12/21/2011

Introducing High performance computing

I should write about this.


Last one and half months of my professional life have been just amazing . The day i was introduced to microsoft high performance computing.

It's thrilling. There's birth and death and frustration and victory in learning HPC. It's like a little microcosm of life is built into it .

Some applications run just fine on a single computer. For others, though, one computer isn’t enough. To run fast enough to be useful, these applications need to be broken into many different components, then have each of those components run simultaneously across many different machines. An application that needs to do lots of processing, for example, can benefit from using many CPUs in parallel, while an application that needs to access a large amount of data can improve its performance by using many disk drives at once.



When an application needs simultaneous access to many CPUs, many disk drives, or both, it can benefit from running on a cluster. A cluster is a group of computers, each with processing power and storage, capable of running an application in parallel across those machines. In virtually every case, the goal of using a cluster is to make applications run faster.

To support Windows-based clusters, Microsoft provides Windows HPC Server 2008 R2. This technology offers a way to create and manage clusters built using Windows servers, Windows desktop workstations, and Windows Azure instances in the public cloud. As its name suggests, the goal is to support high-performance computing (HPC), a category that includes a range of applications that can benefit from being distributed across a cluster. To allow this, Windows HPC Server 2008 R2 Service Pack (SP) 2 supports four major types of parallel applications.


Clusters are used for a range of problems today. Traditionally, cluster computing has been synonymous with certain kinds of HPC, primarily scientific and technical applications such as simulating car crashes or modeling nuclear reactions. These kinds of workloads are still an important aspect of cluster computing, but they’re no longer the whole story. The applications that run on clusters today are broader than this, spreading out to address more business-oriented problems. Yet whatever a cluster-aware application does, the cluster it runs on has common requirements for management, job scheduling, and more. It makes sense to provide these in a single product, such as Windows HPC Server, then support a range of applications on this common foundation.
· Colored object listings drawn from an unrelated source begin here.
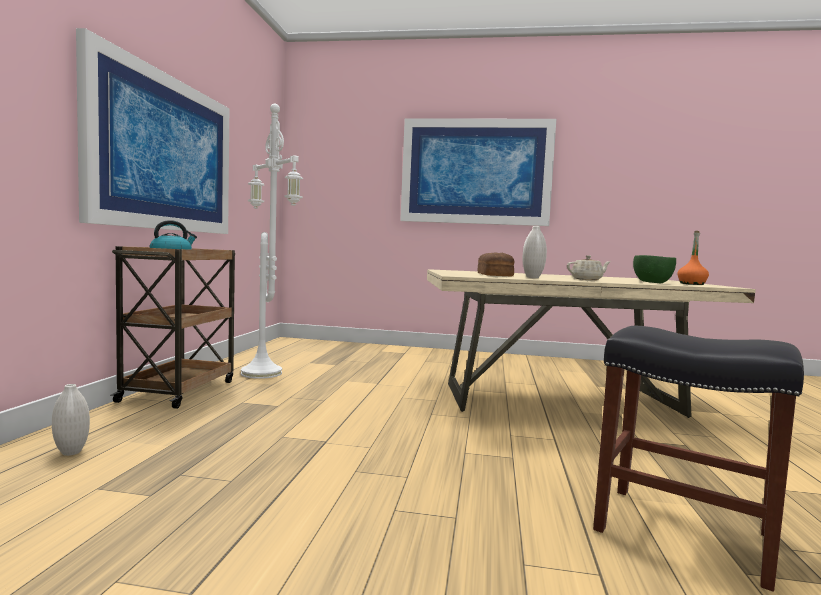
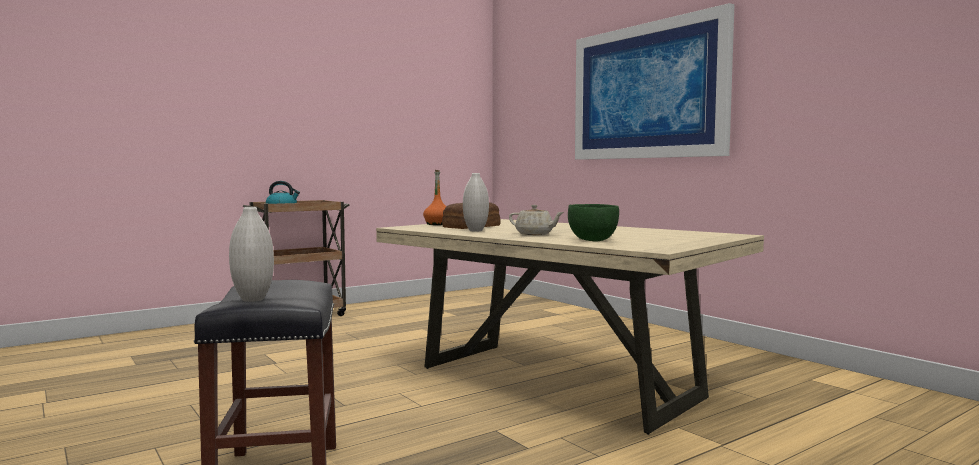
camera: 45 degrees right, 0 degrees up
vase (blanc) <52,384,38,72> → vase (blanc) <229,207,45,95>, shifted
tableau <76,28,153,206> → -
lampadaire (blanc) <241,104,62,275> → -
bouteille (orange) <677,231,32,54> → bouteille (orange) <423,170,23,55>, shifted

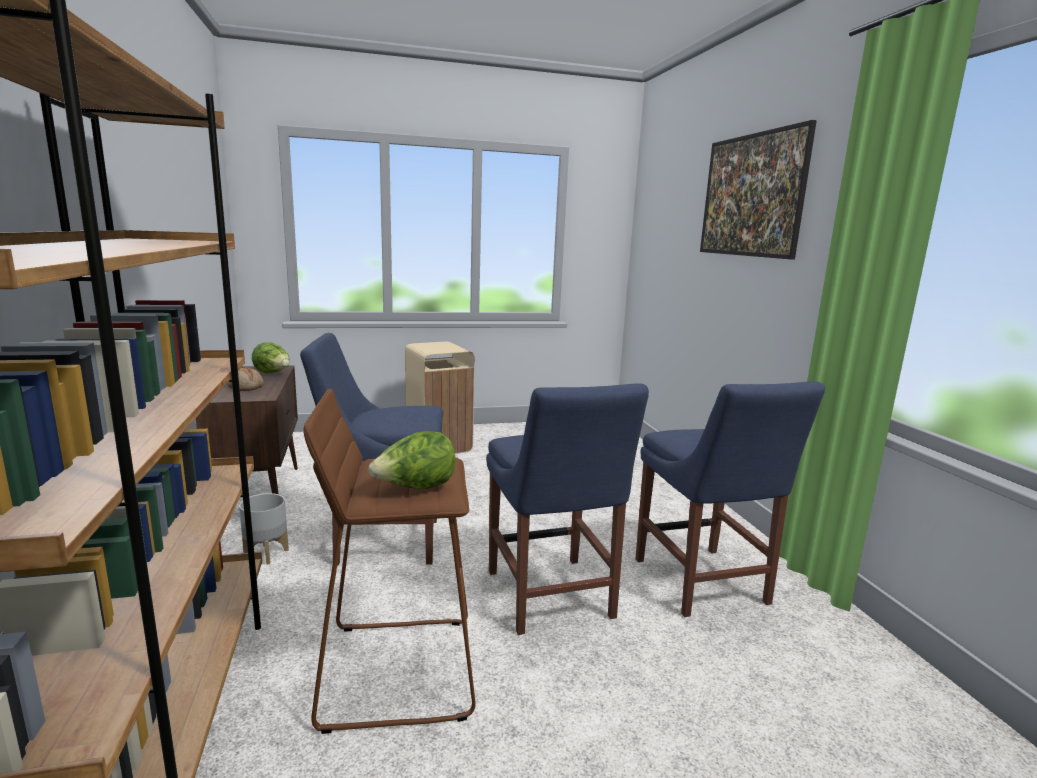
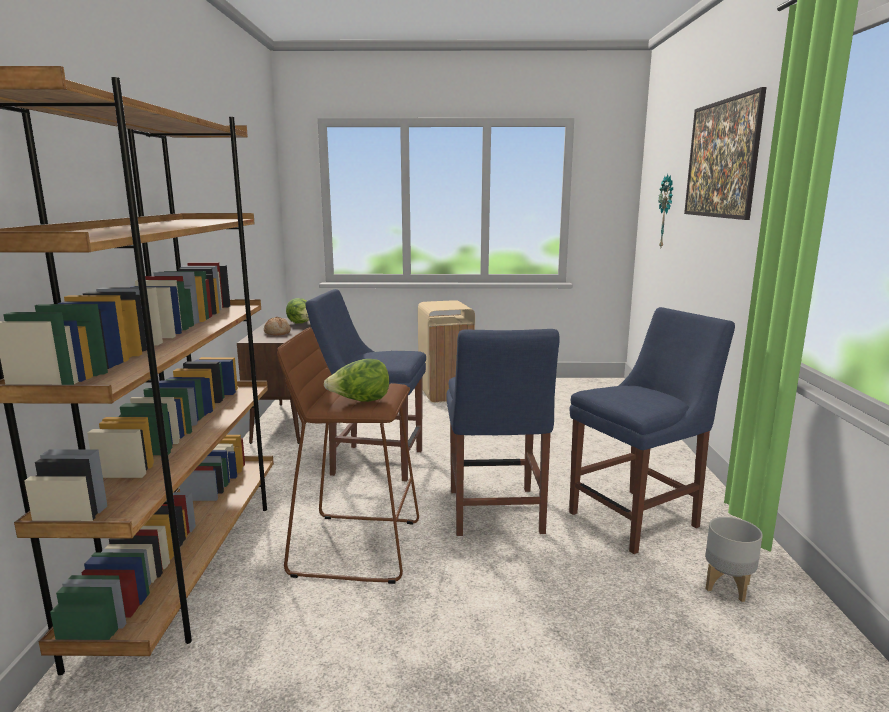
camera: 15 degrees right, 0 degrees up
cache-pot (gris) <239,493,50,72> → cache-pot (gris) <705,517,58,85>, shifted
chaise (bleu) <635,381,190,236> → chaise (bleu) <569,307,166,247>, 120 degrees counterclockwise
- → horloge murale <659,174,14,73>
And with today’s broader notion of cluster, which includes desktop workstations and cloud instances as well as traditional on-premises servers, adopting this technology has gotten easier. Organizations need no longer make a large up-front investment in servers just to get started with cluster computing. Combined with the increasing breadth of applications supported on clusters—they’ve moved well beyond traditional HPC—this lower barrier to entry suggests an ever-broader role for this technology. Long relegated to a supporting role, cluster computing just might be headed for center stage.